All I Want for the Holidays is an Approved Budget?
And yet, unsurprisingly, as it always works with calendars, the end of the fiscal year is upon us again, and it’s the same story but with a slightly more challenging year. If a CR becomes a reality, the end date could be just in time for Christmas or possibly into January or February timeframe, depending on which side of the aisle you are talking to. With policy riders allegedly out of the CR landscape, if a CR is drafted this week and passed next week, we skip past a potential shutdown with hours to spare.
Frozen Life is Better in the Movies
It’s great to keep the doors open, but without new starts able to move forward, new hires and funding streams are frozen.
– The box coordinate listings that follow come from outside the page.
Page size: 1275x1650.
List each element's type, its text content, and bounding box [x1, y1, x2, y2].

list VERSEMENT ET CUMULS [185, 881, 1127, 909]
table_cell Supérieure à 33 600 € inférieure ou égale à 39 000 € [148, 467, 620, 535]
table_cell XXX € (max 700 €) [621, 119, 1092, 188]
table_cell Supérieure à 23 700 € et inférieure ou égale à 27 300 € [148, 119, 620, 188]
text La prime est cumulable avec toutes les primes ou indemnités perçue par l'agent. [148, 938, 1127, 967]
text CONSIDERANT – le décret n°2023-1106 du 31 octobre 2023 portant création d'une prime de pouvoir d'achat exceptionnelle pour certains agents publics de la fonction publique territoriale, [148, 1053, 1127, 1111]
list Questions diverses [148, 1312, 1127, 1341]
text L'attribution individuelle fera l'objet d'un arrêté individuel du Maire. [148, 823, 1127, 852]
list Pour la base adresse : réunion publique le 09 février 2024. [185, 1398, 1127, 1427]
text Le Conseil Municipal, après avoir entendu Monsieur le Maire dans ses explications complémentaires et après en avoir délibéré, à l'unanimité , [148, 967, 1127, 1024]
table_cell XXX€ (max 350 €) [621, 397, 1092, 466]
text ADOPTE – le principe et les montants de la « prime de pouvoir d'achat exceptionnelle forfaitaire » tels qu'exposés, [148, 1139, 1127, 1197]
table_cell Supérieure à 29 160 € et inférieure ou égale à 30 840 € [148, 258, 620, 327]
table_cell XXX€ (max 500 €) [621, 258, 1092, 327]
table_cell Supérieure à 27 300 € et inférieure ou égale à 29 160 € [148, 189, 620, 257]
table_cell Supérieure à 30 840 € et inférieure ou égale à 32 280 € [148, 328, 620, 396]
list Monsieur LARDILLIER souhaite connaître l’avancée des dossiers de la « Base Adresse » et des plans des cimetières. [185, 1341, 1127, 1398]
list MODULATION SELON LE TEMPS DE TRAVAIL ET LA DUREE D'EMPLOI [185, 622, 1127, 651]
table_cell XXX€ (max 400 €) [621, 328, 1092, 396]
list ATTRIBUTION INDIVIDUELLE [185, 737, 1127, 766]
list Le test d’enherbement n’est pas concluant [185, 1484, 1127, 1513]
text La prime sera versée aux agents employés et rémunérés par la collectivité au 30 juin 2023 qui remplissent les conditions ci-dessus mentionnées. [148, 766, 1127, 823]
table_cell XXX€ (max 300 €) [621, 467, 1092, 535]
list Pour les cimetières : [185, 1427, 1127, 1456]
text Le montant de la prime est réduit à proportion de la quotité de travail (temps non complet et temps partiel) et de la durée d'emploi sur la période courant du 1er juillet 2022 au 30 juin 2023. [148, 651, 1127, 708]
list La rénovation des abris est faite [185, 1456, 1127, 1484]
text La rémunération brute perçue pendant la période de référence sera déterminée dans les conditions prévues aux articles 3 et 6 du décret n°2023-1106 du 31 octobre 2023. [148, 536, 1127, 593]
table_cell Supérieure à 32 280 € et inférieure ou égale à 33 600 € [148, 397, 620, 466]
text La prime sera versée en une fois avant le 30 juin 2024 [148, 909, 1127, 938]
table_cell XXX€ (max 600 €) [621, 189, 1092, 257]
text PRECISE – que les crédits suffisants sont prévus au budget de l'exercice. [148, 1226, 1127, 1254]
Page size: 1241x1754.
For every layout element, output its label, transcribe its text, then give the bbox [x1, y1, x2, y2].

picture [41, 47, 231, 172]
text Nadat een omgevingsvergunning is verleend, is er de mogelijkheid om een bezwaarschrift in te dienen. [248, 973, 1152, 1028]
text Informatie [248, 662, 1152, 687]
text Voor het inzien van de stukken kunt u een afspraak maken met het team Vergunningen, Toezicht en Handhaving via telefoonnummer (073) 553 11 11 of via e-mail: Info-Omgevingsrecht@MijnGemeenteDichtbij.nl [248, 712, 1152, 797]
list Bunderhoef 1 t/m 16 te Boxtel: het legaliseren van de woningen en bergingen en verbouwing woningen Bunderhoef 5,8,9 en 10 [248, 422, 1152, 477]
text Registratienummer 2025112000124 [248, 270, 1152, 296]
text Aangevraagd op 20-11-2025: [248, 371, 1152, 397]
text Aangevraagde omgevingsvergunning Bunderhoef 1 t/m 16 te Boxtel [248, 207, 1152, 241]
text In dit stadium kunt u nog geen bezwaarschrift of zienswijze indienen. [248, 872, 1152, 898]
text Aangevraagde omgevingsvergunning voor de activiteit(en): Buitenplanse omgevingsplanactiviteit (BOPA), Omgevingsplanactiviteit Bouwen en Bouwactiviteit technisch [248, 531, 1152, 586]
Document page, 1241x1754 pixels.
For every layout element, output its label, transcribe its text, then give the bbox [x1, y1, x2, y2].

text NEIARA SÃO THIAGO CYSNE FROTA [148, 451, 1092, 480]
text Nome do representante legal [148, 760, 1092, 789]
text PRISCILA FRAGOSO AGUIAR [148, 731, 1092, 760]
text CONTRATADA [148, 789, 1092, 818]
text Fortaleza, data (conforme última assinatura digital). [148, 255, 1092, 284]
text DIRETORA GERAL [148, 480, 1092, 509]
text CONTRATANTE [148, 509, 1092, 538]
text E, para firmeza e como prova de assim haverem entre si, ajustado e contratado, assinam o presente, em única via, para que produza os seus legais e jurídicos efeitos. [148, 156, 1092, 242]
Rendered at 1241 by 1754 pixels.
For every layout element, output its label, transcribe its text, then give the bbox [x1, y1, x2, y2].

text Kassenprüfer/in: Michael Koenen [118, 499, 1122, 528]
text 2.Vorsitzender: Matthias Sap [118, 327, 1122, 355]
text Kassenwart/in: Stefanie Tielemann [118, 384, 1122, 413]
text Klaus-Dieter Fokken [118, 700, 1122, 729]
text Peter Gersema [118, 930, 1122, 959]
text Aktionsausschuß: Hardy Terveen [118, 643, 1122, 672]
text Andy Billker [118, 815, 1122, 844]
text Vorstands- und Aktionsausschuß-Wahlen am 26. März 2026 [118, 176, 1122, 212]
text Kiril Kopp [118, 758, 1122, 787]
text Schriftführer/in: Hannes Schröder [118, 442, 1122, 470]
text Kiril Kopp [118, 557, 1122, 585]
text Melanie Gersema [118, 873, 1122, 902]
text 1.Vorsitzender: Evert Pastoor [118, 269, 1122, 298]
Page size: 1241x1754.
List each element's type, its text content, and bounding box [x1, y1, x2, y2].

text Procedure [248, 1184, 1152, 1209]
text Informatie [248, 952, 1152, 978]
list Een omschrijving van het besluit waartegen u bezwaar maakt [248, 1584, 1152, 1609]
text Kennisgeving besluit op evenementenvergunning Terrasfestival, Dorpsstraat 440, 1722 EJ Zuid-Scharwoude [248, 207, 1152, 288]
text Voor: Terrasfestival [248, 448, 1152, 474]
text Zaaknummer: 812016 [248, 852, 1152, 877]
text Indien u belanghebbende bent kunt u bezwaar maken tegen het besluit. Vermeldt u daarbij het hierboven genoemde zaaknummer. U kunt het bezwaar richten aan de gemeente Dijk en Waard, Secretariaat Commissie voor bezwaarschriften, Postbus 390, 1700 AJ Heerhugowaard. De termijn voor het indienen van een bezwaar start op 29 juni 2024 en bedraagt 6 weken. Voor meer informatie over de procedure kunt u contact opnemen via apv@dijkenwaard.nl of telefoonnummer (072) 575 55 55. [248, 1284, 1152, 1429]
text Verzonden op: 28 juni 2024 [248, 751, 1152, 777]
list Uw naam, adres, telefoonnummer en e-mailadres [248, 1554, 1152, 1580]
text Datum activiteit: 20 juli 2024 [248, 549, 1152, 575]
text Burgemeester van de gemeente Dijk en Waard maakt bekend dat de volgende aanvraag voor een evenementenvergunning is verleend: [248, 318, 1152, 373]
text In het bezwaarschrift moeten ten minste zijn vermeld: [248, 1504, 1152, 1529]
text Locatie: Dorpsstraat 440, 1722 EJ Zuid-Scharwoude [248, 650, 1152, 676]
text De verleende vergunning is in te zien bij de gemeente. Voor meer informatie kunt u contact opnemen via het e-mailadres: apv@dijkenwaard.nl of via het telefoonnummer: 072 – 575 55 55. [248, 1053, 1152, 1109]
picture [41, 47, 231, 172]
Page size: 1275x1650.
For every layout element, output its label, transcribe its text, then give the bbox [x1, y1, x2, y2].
The impact of uncertainty and programs and funding on pause is often hard to measure. While politics always have a sneaky way of impacting programs, history shows that if the longer the CR goes, the more likely it will continue to the spring if there’s a changing of the guard.
“How many new starts are planned for 1 October, I can’t tell you, but if we go to March or February there are more new starts over that entire period,” National Defense Industrial Association (NDIA) senior vice president Wesley Hallman said to DefenseNews. “If it’s bad in October, it’s really bad if it’s going into March.”